Kleinhenz adds pandemic-related supply chain disruptions have caused shortages of merchandise and most of this year’s inflationary pressure.

“With the prospect of consumers seeking to shop early, inventories may be pulled down sooner and shortages may develop in the later weeks of the shopping season. However, if retailers can keep merchandise on the shelves and merchandise arrives before Christmas, it could be a stellar holiday sales season.”

While it appears new Covid-19 infections and hospitalisations are down, a variant surge could potentially sidetrack the current trajectory of spending. Kleinhenz said strong household fundamentals provide optimism amid uncertainty. Income is growing from wage compensation, and household wealth has reached another record high. These together support strong spending this holiday season.

NRF expects retailers will hire between 500,000 and 665,000 seasonal workers. That compares with 486,000 seasonal hires in 2020. Some of this hiring may have been pulled into October as many retailers encouraged households to shop early to avoid a lack of inventory and shipping delays. With the earlier start retailers have announced thousands of open positions in bricks-and-mortar stores and warehouse and distribution centres.

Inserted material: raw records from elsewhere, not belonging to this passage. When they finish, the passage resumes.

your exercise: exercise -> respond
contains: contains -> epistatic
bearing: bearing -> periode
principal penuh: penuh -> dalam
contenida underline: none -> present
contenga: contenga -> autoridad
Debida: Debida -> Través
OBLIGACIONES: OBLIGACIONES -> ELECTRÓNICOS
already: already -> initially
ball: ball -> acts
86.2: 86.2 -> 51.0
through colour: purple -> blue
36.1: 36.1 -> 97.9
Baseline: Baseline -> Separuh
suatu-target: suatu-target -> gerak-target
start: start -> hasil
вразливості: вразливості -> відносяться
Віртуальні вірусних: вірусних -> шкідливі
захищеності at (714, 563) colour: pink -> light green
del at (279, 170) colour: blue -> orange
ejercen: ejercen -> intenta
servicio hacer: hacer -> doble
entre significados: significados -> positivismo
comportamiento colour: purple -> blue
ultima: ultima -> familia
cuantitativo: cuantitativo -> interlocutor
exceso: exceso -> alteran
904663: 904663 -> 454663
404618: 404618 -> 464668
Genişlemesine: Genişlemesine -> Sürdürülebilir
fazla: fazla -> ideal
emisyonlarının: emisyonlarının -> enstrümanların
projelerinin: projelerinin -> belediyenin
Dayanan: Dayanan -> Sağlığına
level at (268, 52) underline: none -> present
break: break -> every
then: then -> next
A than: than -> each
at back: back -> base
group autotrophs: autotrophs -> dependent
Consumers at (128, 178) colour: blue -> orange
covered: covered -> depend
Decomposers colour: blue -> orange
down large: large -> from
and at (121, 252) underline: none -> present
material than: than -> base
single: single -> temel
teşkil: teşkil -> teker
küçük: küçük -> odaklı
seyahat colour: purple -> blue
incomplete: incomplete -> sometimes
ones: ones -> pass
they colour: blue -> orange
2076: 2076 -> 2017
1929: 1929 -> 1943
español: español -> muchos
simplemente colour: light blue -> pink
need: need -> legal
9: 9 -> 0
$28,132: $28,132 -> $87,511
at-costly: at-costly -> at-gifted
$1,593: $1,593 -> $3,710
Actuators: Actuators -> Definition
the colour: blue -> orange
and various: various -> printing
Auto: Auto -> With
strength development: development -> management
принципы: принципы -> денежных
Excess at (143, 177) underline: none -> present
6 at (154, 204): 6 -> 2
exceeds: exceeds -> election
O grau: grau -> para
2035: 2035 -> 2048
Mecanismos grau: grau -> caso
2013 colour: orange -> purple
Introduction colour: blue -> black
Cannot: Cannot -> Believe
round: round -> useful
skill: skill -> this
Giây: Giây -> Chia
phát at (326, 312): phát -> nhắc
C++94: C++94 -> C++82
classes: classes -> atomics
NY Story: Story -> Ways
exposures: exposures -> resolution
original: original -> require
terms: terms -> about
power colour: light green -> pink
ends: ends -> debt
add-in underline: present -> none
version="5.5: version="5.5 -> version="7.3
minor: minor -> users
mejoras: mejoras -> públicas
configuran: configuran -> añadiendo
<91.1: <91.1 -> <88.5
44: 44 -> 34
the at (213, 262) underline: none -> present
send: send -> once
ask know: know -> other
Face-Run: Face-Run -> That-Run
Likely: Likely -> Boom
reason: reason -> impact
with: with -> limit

Weather traditionally factors into holiday sales, and the National Oceanic and Atmospheric Administration is predicting a high likelihood of a La Niña pattern of cooler and wetter weather in the north and warmer and drier weather in the south. This climate phenomenon has in the past correlated with stronger retail sales and could be a factor in 2021.

NRF‘s holiday forecast is based on economic modelling that considers a variety of indicators including employment, wages, consumer confidence, disposable income, consumer credit, previous retail sales, and weather. NRF defines the holiday season as 1 November through 31 December.

The methodology used to calculate holiday retail employment in 2020 was changed to accommodate the sizeable impact of Covid-19 on overall industry employment. In 2021, NRF returned to a traditional employment buildup method.

An annual survey released earlier this month by the NRF and Prosper Insights & Analytics found apparel is among the top items holiday shoppers are concerned about this festive season as supply chain challenges continue.